Tears form in her eyes, but she's too frightened to look at him. "No nightmares," she confirms.

"Hasn't been that way for a while now," he says. He sounds distant, even though she's tucked snugly in his arms. "When I dream, I always see your face."

She lifts her head so that her chin is resting on his chest and she peers up at him. "Must be awful," she says. She recalls her perfect memories of him and imagines the way the hijacking must twist and manipulate them into something terrifying.

"Sometimes," he says, his eyes fixed on the ceiling. "It's different now. It used to frighten me, but now? I don't know…" he closes his eyes tightly and takes a strangled breath. "When you appear in my nightmares, it calms me."

"I'm leaving," she tells him abruptly. "I probably won't be coming back."

"I figured it would be happening soon," he sighs. "So this is the goodbye scene, then?"

"That was the plan," she says, and buries her face into his neck.
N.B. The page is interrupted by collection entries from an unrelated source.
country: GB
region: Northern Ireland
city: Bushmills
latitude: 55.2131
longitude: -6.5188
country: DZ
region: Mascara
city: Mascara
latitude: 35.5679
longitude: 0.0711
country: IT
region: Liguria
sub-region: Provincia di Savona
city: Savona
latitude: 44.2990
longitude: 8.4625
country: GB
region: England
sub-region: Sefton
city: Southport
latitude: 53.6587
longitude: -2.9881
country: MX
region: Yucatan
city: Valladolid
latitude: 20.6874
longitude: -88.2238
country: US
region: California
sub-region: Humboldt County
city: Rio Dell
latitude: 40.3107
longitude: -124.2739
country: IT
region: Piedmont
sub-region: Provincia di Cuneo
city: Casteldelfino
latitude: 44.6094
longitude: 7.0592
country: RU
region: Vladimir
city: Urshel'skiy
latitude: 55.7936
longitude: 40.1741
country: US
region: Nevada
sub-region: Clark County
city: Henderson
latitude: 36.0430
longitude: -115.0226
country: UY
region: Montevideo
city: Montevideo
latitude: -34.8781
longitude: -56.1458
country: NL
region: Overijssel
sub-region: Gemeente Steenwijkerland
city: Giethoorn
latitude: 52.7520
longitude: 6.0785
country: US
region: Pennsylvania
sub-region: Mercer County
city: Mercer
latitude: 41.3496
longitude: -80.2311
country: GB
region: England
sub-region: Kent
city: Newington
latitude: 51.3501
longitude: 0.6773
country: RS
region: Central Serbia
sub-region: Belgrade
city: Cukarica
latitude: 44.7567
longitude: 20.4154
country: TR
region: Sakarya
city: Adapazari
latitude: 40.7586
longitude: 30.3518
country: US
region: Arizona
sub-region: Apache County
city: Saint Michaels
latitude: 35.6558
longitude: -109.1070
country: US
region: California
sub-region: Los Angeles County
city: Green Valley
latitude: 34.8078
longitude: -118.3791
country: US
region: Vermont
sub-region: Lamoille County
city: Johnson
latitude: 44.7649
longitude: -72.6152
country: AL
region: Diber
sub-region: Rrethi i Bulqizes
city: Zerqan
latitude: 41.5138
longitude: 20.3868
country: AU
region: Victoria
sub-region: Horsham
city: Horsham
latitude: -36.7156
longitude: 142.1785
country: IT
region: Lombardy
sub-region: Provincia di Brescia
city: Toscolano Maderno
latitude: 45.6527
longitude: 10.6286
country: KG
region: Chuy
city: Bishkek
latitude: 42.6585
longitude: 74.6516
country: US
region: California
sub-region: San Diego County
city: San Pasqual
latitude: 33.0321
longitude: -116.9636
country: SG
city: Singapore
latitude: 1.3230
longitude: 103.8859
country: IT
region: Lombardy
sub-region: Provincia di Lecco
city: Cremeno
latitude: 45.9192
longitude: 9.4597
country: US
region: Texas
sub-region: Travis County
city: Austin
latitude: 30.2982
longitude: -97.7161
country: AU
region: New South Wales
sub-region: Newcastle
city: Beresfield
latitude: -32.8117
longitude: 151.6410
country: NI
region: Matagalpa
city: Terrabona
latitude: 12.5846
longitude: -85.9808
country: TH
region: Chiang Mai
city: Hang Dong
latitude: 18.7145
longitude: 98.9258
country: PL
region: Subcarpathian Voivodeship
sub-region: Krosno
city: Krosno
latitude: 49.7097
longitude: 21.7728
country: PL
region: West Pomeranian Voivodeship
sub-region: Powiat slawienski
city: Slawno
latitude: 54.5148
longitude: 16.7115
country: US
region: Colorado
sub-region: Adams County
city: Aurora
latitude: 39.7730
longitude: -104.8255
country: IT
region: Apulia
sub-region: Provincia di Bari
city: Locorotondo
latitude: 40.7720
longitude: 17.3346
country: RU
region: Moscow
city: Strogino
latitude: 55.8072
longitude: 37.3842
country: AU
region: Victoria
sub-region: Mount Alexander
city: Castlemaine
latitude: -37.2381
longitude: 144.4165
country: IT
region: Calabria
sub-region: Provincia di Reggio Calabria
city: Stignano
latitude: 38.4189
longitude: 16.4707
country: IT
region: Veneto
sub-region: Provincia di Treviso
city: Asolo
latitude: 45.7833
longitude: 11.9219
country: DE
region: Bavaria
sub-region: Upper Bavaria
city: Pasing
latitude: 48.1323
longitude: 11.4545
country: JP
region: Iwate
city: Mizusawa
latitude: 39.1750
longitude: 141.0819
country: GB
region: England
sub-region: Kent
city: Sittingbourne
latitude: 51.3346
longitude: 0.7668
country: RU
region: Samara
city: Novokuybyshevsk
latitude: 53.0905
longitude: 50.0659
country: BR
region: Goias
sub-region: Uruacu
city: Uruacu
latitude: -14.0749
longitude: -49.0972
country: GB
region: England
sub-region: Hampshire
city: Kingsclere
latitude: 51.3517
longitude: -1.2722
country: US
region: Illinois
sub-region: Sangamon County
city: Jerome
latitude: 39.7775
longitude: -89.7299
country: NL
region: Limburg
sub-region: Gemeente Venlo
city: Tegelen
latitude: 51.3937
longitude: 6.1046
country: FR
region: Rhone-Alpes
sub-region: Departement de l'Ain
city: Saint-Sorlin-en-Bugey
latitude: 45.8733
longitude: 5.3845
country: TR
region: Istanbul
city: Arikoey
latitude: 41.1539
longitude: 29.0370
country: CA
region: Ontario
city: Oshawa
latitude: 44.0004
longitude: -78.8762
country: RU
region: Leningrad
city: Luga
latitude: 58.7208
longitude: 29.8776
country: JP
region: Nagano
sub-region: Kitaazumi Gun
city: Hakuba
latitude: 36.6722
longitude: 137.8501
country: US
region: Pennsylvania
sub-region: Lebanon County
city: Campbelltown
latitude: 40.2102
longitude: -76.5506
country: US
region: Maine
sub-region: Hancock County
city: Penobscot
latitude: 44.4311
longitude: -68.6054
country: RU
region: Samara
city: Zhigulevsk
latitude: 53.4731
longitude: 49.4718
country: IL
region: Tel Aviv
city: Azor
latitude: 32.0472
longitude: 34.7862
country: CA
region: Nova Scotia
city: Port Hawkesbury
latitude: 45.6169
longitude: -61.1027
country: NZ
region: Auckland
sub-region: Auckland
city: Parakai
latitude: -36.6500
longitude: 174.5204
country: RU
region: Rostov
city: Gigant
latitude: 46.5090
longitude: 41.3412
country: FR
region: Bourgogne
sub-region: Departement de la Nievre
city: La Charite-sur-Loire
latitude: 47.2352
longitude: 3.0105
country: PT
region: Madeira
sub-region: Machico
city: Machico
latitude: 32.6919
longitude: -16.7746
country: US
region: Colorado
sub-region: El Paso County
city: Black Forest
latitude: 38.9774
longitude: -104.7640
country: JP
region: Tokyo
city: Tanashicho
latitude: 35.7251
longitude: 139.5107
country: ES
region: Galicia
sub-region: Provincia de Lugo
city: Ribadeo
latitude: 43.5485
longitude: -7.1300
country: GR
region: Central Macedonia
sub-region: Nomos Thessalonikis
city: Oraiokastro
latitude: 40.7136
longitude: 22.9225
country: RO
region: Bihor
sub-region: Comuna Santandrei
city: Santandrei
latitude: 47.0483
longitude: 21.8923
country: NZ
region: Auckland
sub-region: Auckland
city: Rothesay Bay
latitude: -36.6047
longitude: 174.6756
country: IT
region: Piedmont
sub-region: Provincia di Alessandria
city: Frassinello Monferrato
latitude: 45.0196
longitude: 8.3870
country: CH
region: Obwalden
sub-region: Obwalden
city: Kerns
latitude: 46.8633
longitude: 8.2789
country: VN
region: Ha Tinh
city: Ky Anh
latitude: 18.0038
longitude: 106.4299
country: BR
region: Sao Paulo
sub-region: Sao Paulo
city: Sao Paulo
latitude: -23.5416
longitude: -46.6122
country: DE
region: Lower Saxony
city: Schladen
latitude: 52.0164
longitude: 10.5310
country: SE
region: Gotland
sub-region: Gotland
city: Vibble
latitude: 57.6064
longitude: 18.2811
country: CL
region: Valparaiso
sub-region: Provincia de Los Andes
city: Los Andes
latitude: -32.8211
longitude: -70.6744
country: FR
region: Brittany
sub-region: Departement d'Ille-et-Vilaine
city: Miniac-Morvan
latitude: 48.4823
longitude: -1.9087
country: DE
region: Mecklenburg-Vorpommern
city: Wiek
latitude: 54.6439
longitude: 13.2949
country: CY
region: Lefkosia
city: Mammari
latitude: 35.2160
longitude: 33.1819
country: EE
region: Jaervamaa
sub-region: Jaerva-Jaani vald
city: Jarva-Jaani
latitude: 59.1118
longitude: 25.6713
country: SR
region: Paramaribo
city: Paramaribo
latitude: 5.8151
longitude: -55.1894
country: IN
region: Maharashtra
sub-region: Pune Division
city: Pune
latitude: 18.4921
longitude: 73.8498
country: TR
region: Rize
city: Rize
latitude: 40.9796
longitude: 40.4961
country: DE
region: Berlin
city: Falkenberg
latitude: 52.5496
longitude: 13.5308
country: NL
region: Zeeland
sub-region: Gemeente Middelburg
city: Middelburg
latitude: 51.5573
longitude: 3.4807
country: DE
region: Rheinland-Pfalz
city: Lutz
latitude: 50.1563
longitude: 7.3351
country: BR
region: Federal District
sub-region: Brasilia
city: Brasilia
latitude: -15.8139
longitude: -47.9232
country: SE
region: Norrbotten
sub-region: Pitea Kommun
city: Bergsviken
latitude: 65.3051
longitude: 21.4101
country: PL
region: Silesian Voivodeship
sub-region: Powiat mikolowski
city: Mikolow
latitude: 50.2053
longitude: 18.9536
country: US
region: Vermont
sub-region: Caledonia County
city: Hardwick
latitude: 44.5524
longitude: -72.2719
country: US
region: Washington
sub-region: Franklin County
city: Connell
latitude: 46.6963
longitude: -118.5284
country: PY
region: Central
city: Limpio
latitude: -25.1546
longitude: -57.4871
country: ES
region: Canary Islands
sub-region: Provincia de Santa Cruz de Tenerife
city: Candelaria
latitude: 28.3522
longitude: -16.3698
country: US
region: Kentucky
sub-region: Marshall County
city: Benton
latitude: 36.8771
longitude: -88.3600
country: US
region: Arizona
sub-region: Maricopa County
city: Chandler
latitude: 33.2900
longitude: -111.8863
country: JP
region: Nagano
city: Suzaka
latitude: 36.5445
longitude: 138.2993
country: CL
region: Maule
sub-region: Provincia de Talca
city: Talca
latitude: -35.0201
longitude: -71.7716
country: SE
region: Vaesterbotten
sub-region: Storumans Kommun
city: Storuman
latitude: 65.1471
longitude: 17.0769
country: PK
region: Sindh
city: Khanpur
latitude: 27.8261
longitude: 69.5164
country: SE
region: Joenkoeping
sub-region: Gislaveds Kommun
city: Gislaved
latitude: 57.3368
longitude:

He doesn't smell like cinnamon and dill anymore, but if she closes her eyes tightly enough, she can make out the scent, and that's enough for her. "I'm not sure how I'll let you go," she says, her voice pained.

"That's always been our problem, hasn't it," he replies sadly. "Imagine how much easier things would be if one of us could just kill the other."

It hurts, but it's true. "The war will take care of that," she says, her lips pressed against the pulse point at his throat.

His breath hitches and his heart begins to beat faster. She's worried that an episode is coming and braces herself. "Katniss," he says in a strangled whisper. "I'm so tired."

She kisses his pulse point, then his jaw, then his cheeks and eyelids, trying to calm him. Finally she finds his lips and for once kisses him out of desire, not consolation. It's desperate and sloppy and taste of salty tears, but she never wants to break it.

"Go to sleep," she tells him, when her breath becomes even again.

He's hesitant, but his eyelids begin to fall lazily. "I want to," he says. "But I know when I wake, you'll be gone." She frowns when she strokes his cheek. "Will you stay with me?"

She rests her head on his chest again. Right above his heartbeat. "Always," she says.

When he's finally asleep, she considers keeping her promise, and waiting till morning before she leaves him. But she doesn't know which Peeta will come out of this slumber, and she doesn't want to tarnish this memory to find out. She slips out of his arms and stands in the doorway of his cell, stroking the perfect white pearl that rests in her pocket. The only version left of Peeta that she'll allow herself to know.

He could return to her, she muses. At another time, in another life. She pushes away the thoughts though and closes the door behind her. The odds have never been in her favor. Why fool herself into thinking this isn't their last goodbye.